- **DIRECTIONS FOR THIS TASK**: Can you write out every line from the start of the records below through the line containing "### -field tomReplaceStory", leaving out any pictures?
=== EXCERPTED RECORDS ===
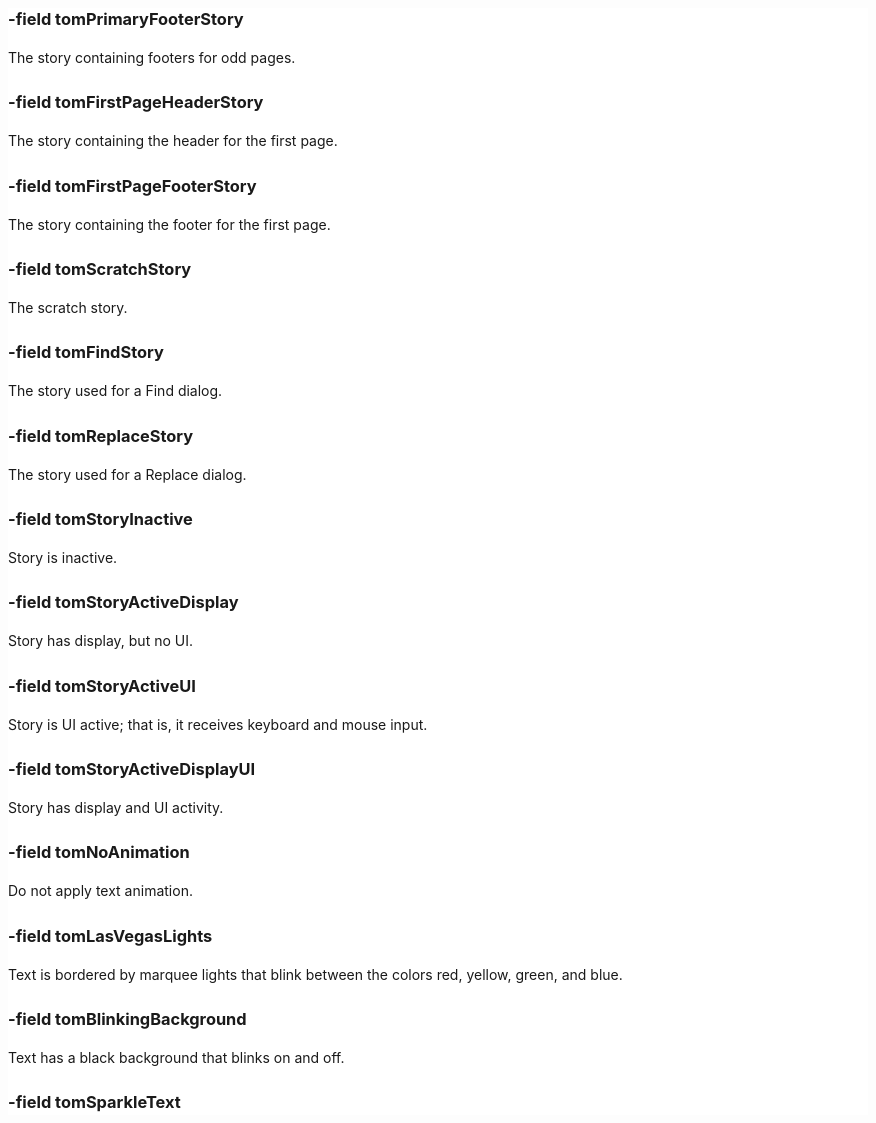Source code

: ### -field tomPrimaryFooterStory

The story containing footers for odd pages.

### -field tomFirstPageHeaderStory

The story containing the header for the first page.

### -field tomFirstPageFooterStory

The story containing the footer for the first page.

### -field tomScratchStory

The scratch story.

### -field tomFindStory

The story used for a Find dialog.

### -field tomReplaceStory

The story used for a Replace dialog.

### -field tomStoryInactive

Story is inactive.

### -field tomStoryActiveDisplay

Story has display, but no UI.

### -field tomStoryActiveUI

Story is UI active; that is, it receives keyboard and mouse input.

### -field tomStoryActiveDisplayUI

Story has display and UI activity.

### -field tomNoAnimation

Do not apply text animation.

### -field tomLasVegasLights

Text is bordered by marquee lights that blink between the colors red, yellow, green, and blue.

### -field tomBlinkingBackground

Text has a black background that blinks on and off.

### -field tomSparkleText
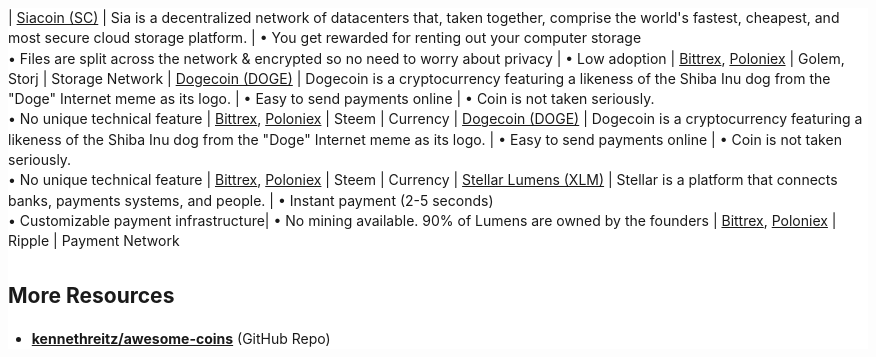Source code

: | [Siacoin (SC)](http://sia.tech/) | Sia is a decentralized network of datacenters that, taken together, comprise the world's fastest, cheapest, and most secure cloud storage platform. | • You get rewarded for renting out your computer storage <br/> • Files are split across the network & encrypted so no need to worry about privacy | • Low adoption | [Bittrex](https://bittrex.com), [Poloniex](https://poloniex.com/) | Golem, Storj | Storage Network 
| [Dogecoin (DOGE)](http://dogecoin.com/) | Dogecoin is a cryptocurrency featuring a likeness of the Shiba Inu dog from the "Doge" Internet meme as its logo. | • Easy to send payments online | • Coin is not taken seriously. <br/> • No unique technical feature | [Bittrex](https://bittrex.com), [Poloniex](https://poloniex.com/) | Steem | Currency
| [Dogecoin (DOGE)](http://dogecoin.com/) | Dogecoin is a cryptocurrency featuring a likeness of the Shiba Inu dog from the "Doge" Internet meme as its logo. | • Easy to send payments online | • Coin is not taken seriously. <br/> • No unique technical feature | [Bittrex](https://bittrex.com), [Poloniex](https://poloniex.com/) | Steem | Currency
| [Stellar Lumens (XLM)](https://www.stellar.org/) | Stellar is a platform that connects banks, payments systems, and people. | • Instant payment (2-5 seconds) <br/> • Customizable payment infrastructure| • No mining available. 90% of Lumens are owned by the founders | [Bittrex](https://bittrex.com), [Poloniex](https://poloniex.com/) | Ripple | Payment Network 

## More Resources

-  **[kennethreitz/awesome-coins](https://github.com/kennethreitz/awesome-coins)** (GitHub Repo)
===
- **OUTPUT FOR THIS TASK**:
Source code

: ### -field tomPrimaryFooterStory

The story containing footers for odd pages.

### -field tomFirstPageHeaderStory

The story containing the header for the first page.

### -field tomFirstPageFooterStory

The story containing the footer for the first page.

### -field tomScratchStory

The scratch story.

### -field tomFindStory

The story used for a Find dialog.

### -field tomReplaceStory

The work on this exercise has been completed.